■ **ASSIGNED TASK**: Give the whole listing below once more, exactly, without pictures.

■ **DATA EXTRACT**:

########

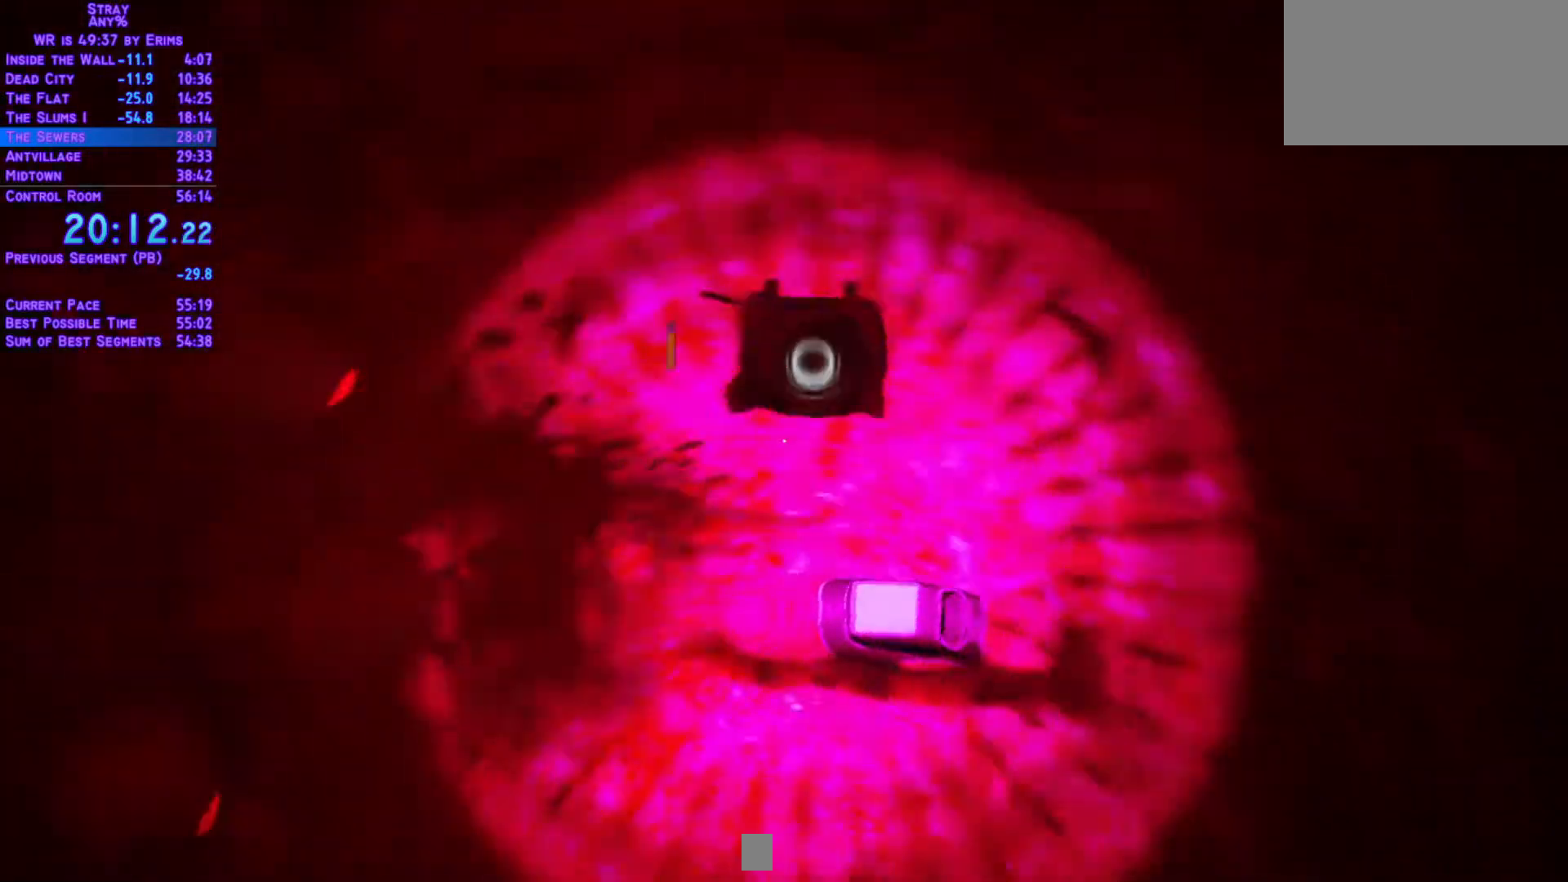
{"dt_ms": 500, "buttons": ["L1", "DPAD_UP", "DPAD_RIGHT"], "left_stick": "center", "right_stick": "center", "events": [[50, "DPAD_UP", "down"]]}
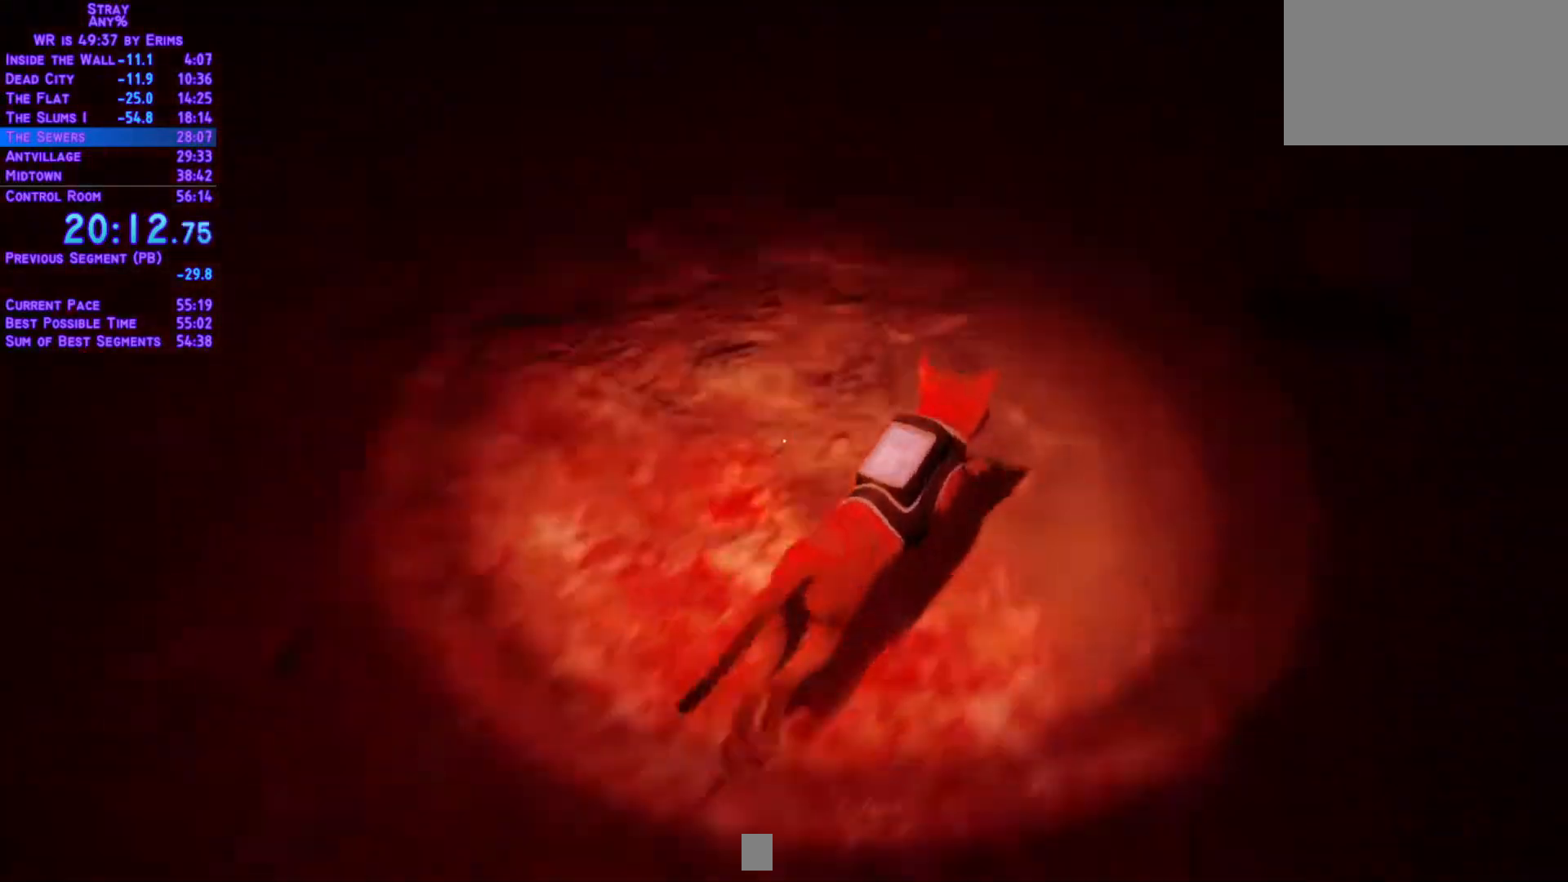
{"dt_ms": 500, "buttons": ["L1", "DPAD_UP"], "left_stick": "center", "right_stick": "center", "events": [[17, "DPAD_RIGHT", "up"]]}
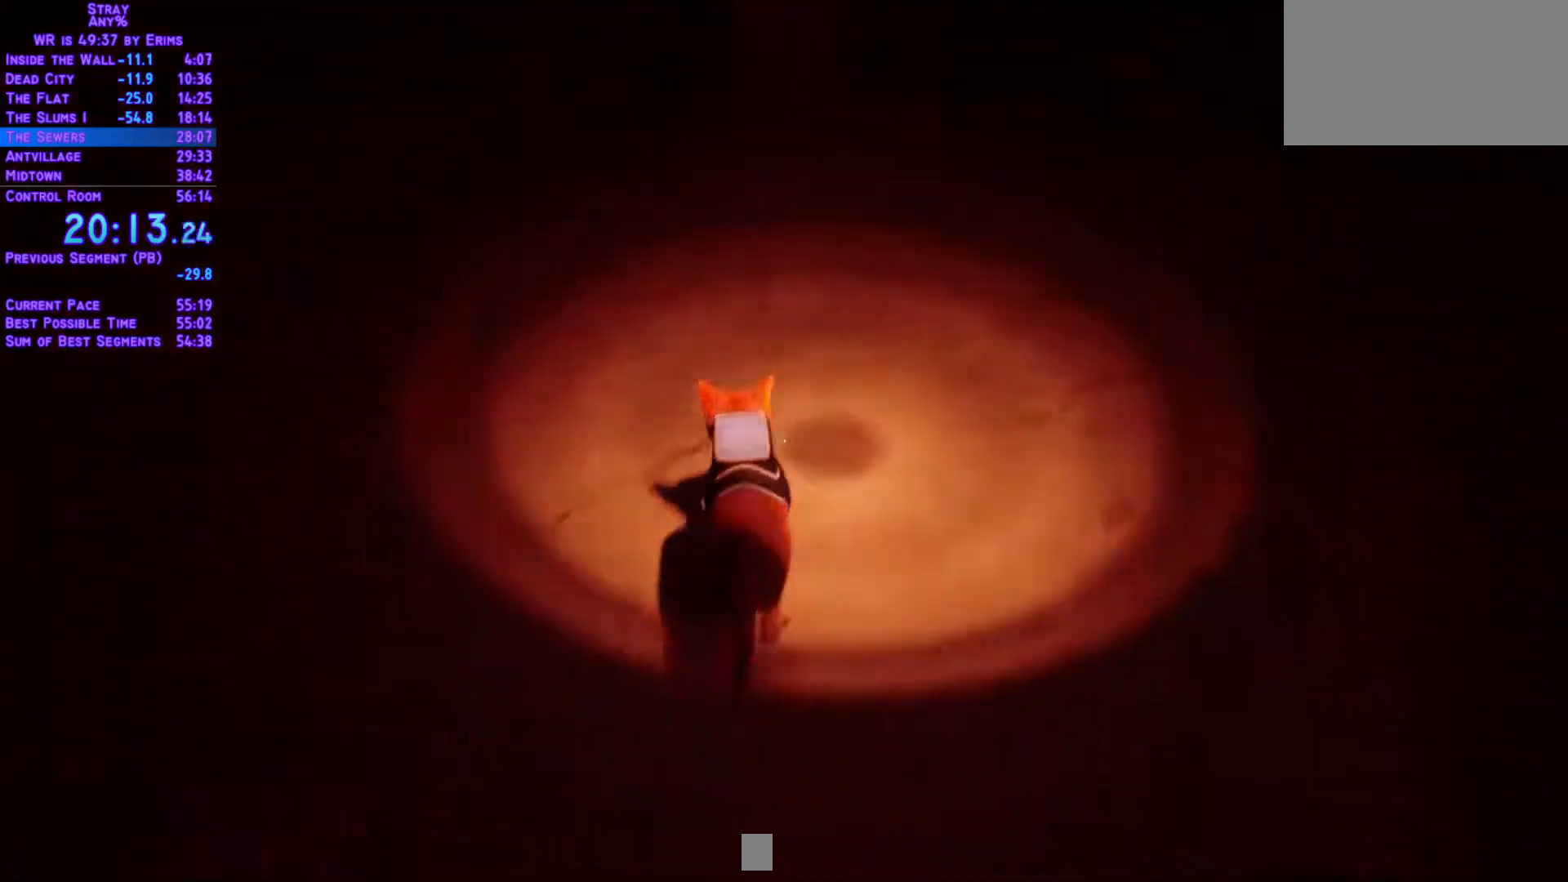
{"dt_ms": 500, "buttons": ["L1", "DPAD_UP"], "left_stick": "center", "right_stick": "center", "events": []}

########

■ **WRITTEN SOLUTION**:
{"dt_ms": 500, "buttons": ["L1", "DPAD_UP", "DPAD_RIGHT"], "left_stick": "center", "right_stick": "center", "events": [[50, "DPAD_UP", "down"]]}
{"dt_ms": 500, "buttons": ["L1", "DPAD_UP"], "left_stick": "center", "right_stick": "center", "events": [[17, "DPAD_RIGHT", "up"]]}
{"dt_ms": 500, "buttons": ["L1", "DPAD_UP"], "left_stick": "center", "right_stick": "center", "events": []}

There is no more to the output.